- **TASK DESCRIPTION**
Rewrite the entries as a JSON list of strings, starting at the line that has "Is it true that Movie equals 508 at 2?" and stopping after the line that has "Reading right to". Give one string per line and leave out blank lines.

[[ SUPPLIED MATERIAL, beginning ]]

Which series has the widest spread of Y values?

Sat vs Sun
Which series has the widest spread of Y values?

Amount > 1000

[[ SUPPLIED MATERIAL, end ]]
[[ SUPPLIED MATERIAL, beginning ]]

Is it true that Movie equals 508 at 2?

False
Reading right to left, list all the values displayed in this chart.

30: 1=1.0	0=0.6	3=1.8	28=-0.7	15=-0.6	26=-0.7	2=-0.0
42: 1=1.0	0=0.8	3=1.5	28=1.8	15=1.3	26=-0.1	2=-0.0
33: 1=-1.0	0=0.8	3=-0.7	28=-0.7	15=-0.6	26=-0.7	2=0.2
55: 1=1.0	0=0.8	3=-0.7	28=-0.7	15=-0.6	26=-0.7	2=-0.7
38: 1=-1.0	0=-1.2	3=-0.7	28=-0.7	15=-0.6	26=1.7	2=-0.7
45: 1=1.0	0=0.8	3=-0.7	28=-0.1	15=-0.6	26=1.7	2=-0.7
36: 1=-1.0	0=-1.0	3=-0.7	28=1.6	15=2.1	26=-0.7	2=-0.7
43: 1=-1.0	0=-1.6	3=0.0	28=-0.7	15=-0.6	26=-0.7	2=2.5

[[ SUPPLIED MATERIAL, end ]]

- **RESPONSE TO THIS TASK**
[
  "Is it true that Movie equals 508 at 2?",
  "False",
  "Reading right to left, list all the values displayed in this chart."
]